Many stakeholders in healthcare believe that disruptive innovation to the industry will come from outsiders. In a recent survey published by NEJM Catalyst, a majority of executives, clinical leaders and health IT vendors say the most promising new entrants to healthcare are likely to be startups.
But that doesn’t mean innovation isn’t occurring at large provider organizations — some even lead the way, buoyed by strong infrastructure setups.
At the Mayo Clinic’s Center for Individualized Medicine in Rochester, Minn., IT staffers developed a genomic data warehouse and workflow management system that will serve as a foundation for building tools and interfaces to support both clinicians and researchers in advancing individualized patient care.
Mathieu Wiepert, the IT unit lead for the Center’s staff, says their tools help Mayo take an “agile approach” to precision medicine that allows for constant communication and flexibility among stakeholders.
University of Pittsburgh Medical Center Chief Innovation Officer Rasu Shrestha tells HealthTech that success for provider organizations is “a fun and universal goal, but it’s often preceded by failure or false starts.” If possible, he says, organizations should create safe spaces where innovation can take place.
The Thrive Center Promises a Showcase for Innovation
Meanwhile, at the recently opened Thrive Center in Louisville, Ky., startups and established technology companies alike showcase innovations for the senior care industry.

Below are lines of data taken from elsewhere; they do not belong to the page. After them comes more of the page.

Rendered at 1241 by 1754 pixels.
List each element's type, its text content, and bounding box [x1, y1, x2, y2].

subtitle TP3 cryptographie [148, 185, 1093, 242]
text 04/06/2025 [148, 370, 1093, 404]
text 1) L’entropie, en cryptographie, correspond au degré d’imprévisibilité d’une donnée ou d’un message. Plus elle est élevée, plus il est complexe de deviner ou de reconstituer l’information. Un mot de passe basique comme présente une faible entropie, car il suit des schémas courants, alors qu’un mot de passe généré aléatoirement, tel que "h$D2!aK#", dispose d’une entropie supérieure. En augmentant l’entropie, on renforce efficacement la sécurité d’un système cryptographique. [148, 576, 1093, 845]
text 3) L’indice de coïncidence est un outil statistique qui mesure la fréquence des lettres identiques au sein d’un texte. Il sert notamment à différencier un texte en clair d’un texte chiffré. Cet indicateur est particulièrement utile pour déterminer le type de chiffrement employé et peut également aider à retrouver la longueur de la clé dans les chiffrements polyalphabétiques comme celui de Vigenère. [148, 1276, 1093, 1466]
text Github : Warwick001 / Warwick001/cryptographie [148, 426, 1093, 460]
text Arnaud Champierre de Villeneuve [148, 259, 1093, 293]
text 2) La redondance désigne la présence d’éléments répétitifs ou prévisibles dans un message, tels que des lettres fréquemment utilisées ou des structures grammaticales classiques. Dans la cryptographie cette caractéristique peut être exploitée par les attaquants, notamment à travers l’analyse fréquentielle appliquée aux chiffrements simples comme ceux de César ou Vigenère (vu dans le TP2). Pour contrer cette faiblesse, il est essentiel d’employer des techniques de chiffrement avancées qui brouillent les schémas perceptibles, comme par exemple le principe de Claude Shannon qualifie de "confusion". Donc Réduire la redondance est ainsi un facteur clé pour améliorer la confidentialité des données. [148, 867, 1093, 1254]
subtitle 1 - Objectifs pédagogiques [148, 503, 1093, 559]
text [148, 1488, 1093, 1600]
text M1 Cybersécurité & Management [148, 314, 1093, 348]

The center aims to help senior care facilities with their technology deployment decisions.
The nonprofit facility features a mix of foundational tools, like HPE Aruba Wi-Fi, and inventive offerings, such as smart sensors from Samsung, wearables from Piper and virtual reality tools from appliedVR.
Innovation in healthcare and senior care requires a commitment to disruption, as well as the proper infrastructure. By setting the stage for change, organizations take an important step toward the future of care.